> The data
+++

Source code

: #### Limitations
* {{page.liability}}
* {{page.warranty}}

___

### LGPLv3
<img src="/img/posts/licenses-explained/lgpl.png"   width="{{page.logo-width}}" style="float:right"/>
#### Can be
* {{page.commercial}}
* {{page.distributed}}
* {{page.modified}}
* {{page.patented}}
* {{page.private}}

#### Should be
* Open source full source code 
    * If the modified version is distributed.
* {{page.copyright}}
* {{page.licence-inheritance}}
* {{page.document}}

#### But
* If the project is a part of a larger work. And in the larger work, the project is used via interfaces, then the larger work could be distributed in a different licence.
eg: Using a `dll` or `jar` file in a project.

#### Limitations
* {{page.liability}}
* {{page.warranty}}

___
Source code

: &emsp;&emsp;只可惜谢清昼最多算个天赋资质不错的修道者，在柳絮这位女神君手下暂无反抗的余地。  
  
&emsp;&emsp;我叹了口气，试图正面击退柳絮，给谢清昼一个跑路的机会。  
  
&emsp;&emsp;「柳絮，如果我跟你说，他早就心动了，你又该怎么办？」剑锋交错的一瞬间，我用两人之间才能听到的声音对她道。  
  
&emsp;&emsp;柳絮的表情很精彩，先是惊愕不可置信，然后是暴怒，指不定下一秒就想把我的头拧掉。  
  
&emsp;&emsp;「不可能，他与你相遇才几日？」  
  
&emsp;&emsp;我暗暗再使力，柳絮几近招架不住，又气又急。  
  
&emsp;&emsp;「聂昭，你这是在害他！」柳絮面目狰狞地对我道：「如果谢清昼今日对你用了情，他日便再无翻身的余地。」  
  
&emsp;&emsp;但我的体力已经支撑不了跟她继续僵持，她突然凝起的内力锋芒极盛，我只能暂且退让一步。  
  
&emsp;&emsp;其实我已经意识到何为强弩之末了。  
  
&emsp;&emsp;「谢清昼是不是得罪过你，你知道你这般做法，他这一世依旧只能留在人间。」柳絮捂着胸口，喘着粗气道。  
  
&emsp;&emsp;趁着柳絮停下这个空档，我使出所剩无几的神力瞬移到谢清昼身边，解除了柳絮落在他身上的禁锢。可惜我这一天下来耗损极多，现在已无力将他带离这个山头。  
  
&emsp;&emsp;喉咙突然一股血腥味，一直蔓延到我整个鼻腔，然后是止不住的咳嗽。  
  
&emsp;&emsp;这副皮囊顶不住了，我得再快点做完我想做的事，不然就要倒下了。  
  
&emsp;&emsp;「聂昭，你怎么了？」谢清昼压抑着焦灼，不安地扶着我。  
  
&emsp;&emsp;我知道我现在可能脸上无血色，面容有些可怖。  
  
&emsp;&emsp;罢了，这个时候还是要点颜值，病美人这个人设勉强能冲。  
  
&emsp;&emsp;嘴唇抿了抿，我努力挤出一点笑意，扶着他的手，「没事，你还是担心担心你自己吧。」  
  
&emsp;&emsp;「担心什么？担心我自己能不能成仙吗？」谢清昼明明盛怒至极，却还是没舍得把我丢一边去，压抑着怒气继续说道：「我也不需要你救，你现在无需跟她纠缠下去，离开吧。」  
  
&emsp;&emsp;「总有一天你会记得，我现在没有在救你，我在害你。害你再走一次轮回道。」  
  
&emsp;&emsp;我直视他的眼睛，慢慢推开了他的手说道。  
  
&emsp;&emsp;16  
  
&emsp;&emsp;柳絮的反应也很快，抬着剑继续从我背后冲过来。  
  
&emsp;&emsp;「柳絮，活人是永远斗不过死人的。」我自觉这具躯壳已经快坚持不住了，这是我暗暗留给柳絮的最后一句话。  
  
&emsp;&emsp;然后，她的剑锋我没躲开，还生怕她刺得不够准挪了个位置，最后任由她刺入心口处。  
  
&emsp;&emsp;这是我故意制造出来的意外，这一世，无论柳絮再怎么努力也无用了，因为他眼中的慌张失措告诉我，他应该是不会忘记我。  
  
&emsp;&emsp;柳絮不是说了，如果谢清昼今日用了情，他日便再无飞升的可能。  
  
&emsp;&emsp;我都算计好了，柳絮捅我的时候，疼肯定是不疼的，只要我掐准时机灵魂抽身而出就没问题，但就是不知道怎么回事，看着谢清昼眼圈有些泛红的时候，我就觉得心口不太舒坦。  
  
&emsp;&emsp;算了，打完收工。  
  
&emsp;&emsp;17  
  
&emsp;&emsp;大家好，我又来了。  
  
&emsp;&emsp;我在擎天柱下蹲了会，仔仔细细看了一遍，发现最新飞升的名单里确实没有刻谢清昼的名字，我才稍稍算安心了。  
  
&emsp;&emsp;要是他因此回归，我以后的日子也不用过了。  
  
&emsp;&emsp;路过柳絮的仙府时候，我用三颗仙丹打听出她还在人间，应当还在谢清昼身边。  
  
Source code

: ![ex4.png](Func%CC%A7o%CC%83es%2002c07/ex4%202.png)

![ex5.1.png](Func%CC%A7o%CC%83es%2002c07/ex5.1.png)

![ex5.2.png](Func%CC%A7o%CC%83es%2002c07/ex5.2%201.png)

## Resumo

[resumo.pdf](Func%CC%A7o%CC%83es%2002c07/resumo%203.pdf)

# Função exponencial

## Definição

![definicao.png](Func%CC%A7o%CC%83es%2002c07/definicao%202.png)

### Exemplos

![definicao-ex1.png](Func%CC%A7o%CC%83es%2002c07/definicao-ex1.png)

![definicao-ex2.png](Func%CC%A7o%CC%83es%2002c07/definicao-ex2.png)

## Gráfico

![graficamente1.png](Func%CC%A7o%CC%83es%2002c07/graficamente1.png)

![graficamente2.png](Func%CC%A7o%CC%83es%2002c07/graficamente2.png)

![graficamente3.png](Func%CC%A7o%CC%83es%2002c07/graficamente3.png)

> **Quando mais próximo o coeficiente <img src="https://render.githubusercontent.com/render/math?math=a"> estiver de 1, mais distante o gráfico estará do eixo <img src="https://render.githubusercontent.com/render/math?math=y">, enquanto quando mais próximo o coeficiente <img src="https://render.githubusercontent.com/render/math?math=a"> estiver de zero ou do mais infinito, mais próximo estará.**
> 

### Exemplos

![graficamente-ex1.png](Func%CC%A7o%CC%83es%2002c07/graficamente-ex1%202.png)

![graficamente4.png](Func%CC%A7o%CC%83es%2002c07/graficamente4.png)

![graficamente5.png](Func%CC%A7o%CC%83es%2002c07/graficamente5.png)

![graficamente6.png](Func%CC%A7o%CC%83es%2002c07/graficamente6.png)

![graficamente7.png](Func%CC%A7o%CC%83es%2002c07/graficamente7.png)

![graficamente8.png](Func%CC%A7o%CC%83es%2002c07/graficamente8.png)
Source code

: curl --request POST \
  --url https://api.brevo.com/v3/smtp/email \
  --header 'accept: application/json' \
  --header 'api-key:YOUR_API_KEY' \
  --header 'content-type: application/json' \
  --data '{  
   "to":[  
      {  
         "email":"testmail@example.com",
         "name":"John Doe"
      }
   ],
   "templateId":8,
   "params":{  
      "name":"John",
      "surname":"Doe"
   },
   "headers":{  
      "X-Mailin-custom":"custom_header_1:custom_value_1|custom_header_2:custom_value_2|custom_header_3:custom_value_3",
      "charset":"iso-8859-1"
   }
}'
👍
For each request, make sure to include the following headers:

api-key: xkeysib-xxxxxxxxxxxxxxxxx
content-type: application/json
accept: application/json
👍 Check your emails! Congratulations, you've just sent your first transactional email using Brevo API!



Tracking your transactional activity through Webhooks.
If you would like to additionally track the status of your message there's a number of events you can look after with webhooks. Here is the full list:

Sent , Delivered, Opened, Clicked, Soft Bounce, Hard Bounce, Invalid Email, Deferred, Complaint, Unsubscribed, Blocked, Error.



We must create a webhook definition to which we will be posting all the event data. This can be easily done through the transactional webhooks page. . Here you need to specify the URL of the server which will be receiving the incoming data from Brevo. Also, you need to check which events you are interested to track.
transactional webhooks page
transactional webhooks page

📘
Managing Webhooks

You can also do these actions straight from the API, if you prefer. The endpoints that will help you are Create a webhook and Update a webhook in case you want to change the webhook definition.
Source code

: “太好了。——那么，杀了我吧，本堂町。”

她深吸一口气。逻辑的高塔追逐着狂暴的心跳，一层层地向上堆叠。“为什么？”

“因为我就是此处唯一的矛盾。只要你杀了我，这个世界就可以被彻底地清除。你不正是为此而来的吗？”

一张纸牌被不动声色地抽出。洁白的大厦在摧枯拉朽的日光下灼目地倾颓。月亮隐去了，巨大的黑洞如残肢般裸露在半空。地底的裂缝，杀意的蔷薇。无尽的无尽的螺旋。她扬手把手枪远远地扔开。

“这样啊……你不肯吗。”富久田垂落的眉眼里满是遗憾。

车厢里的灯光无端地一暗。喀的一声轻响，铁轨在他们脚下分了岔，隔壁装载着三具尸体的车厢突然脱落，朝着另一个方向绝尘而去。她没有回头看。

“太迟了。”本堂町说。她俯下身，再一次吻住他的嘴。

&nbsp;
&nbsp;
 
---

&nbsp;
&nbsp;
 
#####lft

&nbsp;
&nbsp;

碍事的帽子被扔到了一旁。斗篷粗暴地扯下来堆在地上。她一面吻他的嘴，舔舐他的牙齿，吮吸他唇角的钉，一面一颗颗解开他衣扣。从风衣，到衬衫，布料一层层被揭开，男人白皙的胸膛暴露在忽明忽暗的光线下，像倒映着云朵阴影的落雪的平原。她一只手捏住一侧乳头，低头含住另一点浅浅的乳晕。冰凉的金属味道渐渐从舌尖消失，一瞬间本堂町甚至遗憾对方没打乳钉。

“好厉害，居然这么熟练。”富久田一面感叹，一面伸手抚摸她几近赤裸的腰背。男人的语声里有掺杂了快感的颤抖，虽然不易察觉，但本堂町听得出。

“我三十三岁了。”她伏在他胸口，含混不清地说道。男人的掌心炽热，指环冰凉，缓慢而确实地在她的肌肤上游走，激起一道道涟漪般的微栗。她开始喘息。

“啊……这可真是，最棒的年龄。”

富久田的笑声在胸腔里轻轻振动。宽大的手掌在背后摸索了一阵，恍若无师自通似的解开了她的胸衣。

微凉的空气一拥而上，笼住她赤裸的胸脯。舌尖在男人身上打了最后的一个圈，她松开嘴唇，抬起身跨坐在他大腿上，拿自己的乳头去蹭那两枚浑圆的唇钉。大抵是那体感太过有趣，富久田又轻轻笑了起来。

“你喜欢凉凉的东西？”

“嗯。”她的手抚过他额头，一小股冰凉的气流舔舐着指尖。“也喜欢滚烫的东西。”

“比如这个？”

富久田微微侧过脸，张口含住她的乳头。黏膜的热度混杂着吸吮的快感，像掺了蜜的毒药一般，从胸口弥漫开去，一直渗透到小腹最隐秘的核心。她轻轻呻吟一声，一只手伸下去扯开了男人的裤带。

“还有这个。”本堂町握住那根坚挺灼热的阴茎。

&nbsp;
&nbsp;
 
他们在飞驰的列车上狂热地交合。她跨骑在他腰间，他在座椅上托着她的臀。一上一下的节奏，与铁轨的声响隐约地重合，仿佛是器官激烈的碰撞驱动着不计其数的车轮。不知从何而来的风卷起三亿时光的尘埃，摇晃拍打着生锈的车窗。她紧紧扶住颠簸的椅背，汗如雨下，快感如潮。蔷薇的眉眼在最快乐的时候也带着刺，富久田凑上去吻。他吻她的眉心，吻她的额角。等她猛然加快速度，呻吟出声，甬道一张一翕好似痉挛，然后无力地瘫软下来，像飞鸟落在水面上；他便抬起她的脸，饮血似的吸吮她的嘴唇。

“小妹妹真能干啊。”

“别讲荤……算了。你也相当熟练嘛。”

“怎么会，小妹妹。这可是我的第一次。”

+++

> Task to complete
Copy the lines of the listing above word for word, from the line containing "Sent , Delivered, Opened, Clicked, Soft" through the line containing "碍事的帽子被扔到了一旁。斗篷", both included.

> Response to the task
Sent , Delivered, Opened, Clicked, Soft Bounce, Hard Bounce, Invalid Email, Deferred, Complaint, Unsubscribed, Blocked, Error.



We must create a webhook definition to which we will be posting all the event data. This can be easily done through the transactional webhooks page. . Here you need to specify the URL of the server which will be receiving the incoming data from Brevo. Also, you need to check which events you are interested to track.
transactional webhooks page
transactional webhooks page

📘
Managing Webhooks

You can also do these actions straight from the API, if you prefer. The endpoints that will help you are Create a webhook and Update a webhook in case you want to change the webhook definition.
Source code

: “太好了。——那么，杀了我吧，本堂町。”

她深吸一口气。逻辑的高塔追逐着狂暴的心跳，一层层地向上堆叠。“为什么？”

“因为我就是此处唯一的矛盾。只要你杀了我，这个世界就可以被彻底地清除。你不正是为此而来的吗？”

一张纸牌被不动声色地抽出。洁白的大厦在摧枯拉朽的日光下灼目地倾颓。月亮隐去了，巨大的黑洞如残肢般裸露在半空。地底的裂缝，杀意的蔷薇。无尽的无尽的螺旋。她扬手把手枪远远地扔开。

“这样啊……你不肯吗。”富久田垂落的眉眼里满是遗憾。

车厢里的灯光无端地一暗。喀的一声轻响，铁轨在他们脚下分了岔，隔壁装载着三具尸体的车厢突然脱落，朝着另一个方向绝尘而去。她没有回头看。

“太迟了。”本堂町说。她俯下身，再一次吻住他的嘴。

&nbsp;
&nbsp;
 
---

&nbsp;
&nbsp;
 
#####lft

&nbsp;
&nbsp;

碍事的帽子被扔到了一旁。斗篷粗暴地扯下来堆在地上。她一面吻他的嘴，舔舐他的牙齿，吮吸他唇角的钉，一面一颗颗解开他衣扣。从风衣，到衬衫，布料一层层被揭开，男人白皙的胸膛暴露在忽明忽暗的光线下，像倒映着云朵阴影的落雪的平原。她一只手捏住一侧乳头，低头含住另一点浅浅的乳晕。冰凉的金属味道渐渐从舌尖消失，一瞬间本堂町甚至遗憾对方没打乳钉。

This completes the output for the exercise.